* Extracted text:
Splash and Bubbles (also known as Jim Henson's Splash and Bubbles) is an American computer-animated children's television series created by John Tartaglia. The series debuted on PBS Kids on November 23, 2016, after Wild Kratts: Creatures of the Deep Sea. It is produced using motion capture that blends with animatronic interfaces which enables the crew to make animation.

Premise
Splash and Bubbles follows a yellowback fusilier (though at times he and the narrator claim that he is a yellowtail fusilier), Splash, who settles in Reeftown after looking all over the ocean. He then befriends Bubbles, a mandarin dragonet, and the duo, along with friends Dunk and Ripple, explore the reef to venture and make new friends. Each episode also includes a documentary segment, Get Your Feet Wet, which features kids asking questions that are occasionally followed up by a musical number.

Characters

Main
 Splash (voiced by John Tartaglia), the protagonist of the series, is an adventurous yellowback fusilier who settles in Reeftown after exploring the world for a new home.
 Bubbles (voiced by Leslie Carrara-Rudolph), Splash’s best friend who is a tomboyish mandarin dragonet and likes being messy.
 Dunk (voiced by Raymond Carr) is an intellectual, but extremely nervous dog-faced pufferfish who serves as the comic relief of the group. He is also an artist, and can make art out of sand.
 Ripple (voiced by Aymee Garcia) is a pink Barbour's seahorse who lives with 499 brothers. She loves adventure and trying new things.

Recurring
 Lu (voiced by Donna Kimball) is a high-spirited footballfish who resides in the ocean abyss, along with her husband Bob, who is embedded into her body. Her name is short for bioluminescent.

* Problems to work on:
a) From the Splash and Bubbles text, write out word for word the part that begins with the words containing "Splash and Bubbles (also" and ends with "a musical number.".
b) Name every person the Splash and Bubbles text credits as a character's voice.

* Image boundary annotation data:
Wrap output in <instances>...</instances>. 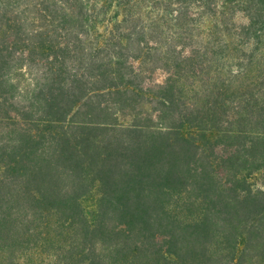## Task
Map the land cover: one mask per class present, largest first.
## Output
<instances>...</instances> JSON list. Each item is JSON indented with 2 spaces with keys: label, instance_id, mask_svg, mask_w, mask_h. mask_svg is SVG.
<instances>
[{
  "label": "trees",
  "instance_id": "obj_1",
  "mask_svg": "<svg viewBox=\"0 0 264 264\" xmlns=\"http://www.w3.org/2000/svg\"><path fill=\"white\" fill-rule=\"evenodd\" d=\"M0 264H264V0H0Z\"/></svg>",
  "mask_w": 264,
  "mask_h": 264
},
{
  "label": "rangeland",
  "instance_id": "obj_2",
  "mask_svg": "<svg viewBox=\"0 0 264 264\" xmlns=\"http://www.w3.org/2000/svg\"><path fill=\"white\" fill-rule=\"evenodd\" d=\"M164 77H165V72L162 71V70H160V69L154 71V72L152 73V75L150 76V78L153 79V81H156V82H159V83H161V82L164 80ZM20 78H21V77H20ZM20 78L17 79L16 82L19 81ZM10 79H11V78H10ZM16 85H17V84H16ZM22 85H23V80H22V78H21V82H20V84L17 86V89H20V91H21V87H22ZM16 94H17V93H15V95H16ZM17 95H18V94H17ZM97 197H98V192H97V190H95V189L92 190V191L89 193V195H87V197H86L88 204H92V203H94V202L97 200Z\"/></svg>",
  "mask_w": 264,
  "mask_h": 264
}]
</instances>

* Results in order:
a)
Splash and Bubbles (also known as Jim Henson's Splash and Bubbles) is an American computer-animated children's television series created by John Tartaglia. The series debuted on PBS Kids on November 23, 2016, after Wild Kratts: Creatures of the Deep Sea. It is produced using motion capture that blends with animatronic interfaces which enables the crew to make animation.

Premise
Splash and Bubbles follows a yellowback fusilier (though at times he and the narrator claim that he is a yellowtail fusilier), Splash, who settles in Reeftown after looking all over the ocean. He then befriends Bubbles, a mandarin dragonet, and the duo, along with friends Dunk and Ripple, explore the reef to venture and make new friends. Each episode also includes a documentary segment, Get Your Feet Wet, which features kids asking questions that are occasionally followed up by a musical number.

b) John Tartaglia, Leslie Carrara-Rudolph, Raymond Carr, Aymee Garcia, Donna Kimball